Let me wrap up a bit our current setup. I am going to be brief, I promise. We have a Jenkins cluster on-premise. That is, we manage (and maintain) a bunch of hosts that run Jenkins slaves and a host that runs the master. They are within our on-premise VPN, a reminiscence of our first hosting provider.
Our production backend runs a containerized system on top of a Docker Swarm cluster. Our container registry is Nexus, which allows us to deploy our services in the Swarm.
Both systems run within their own independent VPNs.
Our code repositories are in Github. Our Jenkins is listening for changes in Github. When we merge to develop/production, Jenkins pushes the image to the Nexus, connects via ssh to the managers of the cluster and runs the deployment command (docker stack deploy). We have a common Jenkins pipeline for all our services.
- Security on our side (VPN certificates + ssh keys are in our servers).
- Jenkins is commonly known.
- Stable: we haven’t had to change it a lot all this time.
- We need to maintain and keep update the Jenkins machines.
- As the team grows, the Jenkins cluster has to grow too to be able to run more jobs.
- We have only configured Java 8 and 11.
- Still on our old hosting provider.
We have been pretty happy with this setup so far. Maintenance is something that we always want to simplify at Playtomic. The fewer systems, the better. Besides, new versions of Java require new versions of the JDK, maven and thus… Jenkins. We have already been using Github Actions in other projects here, so that we know that it could be a fine replacement of Jenkins. The workflow defines the environment it is required to run (for example, the java version or the architecture), so it makes complete sense to use Github Actions.
Replacing Jenkins by Github Actions
We re-wrote the Jenkins pipeline as a Github Actions workflow. Our main concerns are two:
- What about security? We are using ssh-keys to access the cluster. We can use Github secrets to store them, but we don’t like having such an important piece of the security stored in a third-party.
- Cost might be a problem in the future. Github Actions are charged by the minute of computation and we have 50 services.
We discovered that Github Actions allow you to run self-hosted nodes… so that’s the solution to both problems. At this very moment, we can afford the minutes that we are spending, so we are adding a host just for deployments. We added a t3.nano, which is pretty cheap. ssh-keys are still 100% under our control, as they are installed in the machine.

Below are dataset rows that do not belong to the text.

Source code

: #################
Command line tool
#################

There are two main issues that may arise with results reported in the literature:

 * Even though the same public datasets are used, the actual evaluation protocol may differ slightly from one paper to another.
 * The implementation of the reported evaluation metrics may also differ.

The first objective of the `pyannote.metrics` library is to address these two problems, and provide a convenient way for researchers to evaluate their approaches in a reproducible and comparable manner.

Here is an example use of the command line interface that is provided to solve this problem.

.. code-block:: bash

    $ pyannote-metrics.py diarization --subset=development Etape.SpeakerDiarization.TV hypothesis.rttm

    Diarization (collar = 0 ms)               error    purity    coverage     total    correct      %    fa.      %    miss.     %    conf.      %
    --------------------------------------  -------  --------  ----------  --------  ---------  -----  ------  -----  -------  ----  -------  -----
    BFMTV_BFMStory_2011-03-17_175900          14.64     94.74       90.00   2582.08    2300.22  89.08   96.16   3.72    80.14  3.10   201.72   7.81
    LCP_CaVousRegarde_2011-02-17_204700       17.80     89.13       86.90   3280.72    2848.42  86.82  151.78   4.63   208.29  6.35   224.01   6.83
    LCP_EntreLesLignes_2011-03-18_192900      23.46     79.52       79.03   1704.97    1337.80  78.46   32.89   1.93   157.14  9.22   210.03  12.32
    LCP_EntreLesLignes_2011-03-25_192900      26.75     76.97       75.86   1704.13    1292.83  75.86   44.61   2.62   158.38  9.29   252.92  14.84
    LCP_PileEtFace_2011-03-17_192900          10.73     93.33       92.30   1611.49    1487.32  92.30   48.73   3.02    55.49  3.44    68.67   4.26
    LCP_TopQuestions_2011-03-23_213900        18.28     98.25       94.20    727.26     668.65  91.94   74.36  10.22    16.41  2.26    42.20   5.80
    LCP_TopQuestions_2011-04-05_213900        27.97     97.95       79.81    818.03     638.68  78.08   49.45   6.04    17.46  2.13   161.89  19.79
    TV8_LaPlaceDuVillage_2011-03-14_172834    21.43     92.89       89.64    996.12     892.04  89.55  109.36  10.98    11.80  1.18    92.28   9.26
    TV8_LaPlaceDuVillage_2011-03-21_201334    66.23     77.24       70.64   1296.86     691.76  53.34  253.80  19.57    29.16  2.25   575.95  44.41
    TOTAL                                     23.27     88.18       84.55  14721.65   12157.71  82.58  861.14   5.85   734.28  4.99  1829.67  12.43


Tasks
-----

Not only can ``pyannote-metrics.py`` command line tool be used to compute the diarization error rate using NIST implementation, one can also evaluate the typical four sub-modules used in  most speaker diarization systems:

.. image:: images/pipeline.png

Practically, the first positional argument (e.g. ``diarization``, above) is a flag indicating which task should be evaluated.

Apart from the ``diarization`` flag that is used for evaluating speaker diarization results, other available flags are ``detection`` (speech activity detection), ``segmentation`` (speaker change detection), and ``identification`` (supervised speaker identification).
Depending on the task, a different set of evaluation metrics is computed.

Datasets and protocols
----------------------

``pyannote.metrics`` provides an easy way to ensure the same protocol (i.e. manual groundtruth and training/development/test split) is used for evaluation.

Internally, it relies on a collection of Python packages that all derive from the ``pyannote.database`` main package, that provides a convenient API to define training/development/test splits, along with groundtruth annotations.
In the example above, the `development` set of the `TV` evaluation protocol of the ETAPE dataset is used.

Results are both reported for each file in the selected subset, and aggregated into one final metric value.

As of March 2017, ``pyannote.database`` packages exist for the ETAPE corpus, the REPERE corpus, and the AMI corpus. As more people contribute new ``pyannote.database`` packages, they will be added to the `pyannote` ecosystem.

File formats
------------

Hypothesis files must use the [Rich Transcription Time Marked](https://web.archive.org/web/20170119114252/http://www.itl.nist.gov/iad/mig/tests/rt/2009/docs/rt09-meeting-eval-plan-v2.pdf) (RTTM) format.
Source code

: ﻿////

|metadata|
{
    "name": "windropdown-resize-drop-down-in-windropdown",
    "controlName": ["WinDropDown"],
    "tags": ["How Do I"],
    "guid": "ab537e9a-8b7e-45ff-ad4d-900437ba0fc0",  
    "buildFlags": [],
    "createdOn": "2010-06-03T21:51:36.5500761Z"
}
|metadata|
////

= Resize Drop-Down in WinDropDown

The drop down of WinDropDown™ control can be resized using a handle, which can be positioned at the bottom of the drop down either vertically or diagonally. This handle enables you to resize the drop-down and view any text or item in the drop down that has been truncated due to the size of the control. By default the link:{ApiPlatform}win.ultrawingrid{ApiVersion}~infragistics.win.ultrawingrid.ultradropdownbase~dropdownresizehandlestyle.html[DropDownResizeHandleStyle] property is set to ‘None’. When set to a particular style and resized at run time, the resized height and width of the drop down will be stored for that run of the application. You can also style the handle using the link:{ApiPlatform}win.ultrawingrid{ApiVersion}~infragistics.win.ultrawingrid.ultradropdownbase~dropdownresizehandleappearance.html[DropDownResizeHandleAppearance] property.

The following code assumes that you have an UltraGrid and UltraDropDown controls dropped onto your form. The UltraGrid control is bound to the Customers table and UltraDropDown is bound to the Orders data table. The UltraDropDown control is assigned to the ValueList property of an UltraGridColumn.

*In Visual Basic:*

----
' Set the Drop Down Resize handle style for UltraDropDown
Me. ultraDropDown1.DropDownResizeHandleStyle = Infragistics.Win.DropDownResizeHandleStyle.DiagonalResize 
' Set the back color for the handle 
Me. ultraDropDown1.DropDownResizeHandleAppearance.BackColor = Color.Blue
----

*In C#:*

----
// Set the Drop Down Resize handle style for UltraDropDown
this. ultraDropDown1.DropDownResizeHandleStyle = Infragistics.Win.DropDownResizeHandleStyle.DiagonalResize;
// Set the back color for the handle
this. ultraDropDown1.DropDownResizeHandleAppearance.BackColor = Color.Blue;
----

- Still a common pipeline (workflow) but allows everyone to use new stuff (new java version, different languages, …) without installing more tools in Jenkins.
- Security is still on our side.
- We need to monitor the cost.
Containerized Github Action runner
Worried about the cost? If you have a cluster, you can run as several copies as you want of the Github Action runner!
On-demand self-hosted runners
This would be a huge improvement to control the cost while still being able to scale the number of runners: https://github.com/machulav/ec2-github-runner
Separate the CI from the CD
To separate pipeline for the CI and CD is a good idea, as their lifecycles are pretty different. In our current setup, the workflow is responsible for running the deployment command. If that fails, then the whole pipeline fails, but the build was successful.
We have already tested ArgoCD in Kubernetes so that the CD is handled by the cluster itself. If you are running Kubernetes, you can already do that with FluxCD or ArgCD
Replace Nexus by Github Packages
Nexus requires a lot of space (as it stores all the containers, libraries, packages, … of your organization). We don’t want to maintain that space, be responsible of the backups, … so that we are considering to migrate to Github Packages too.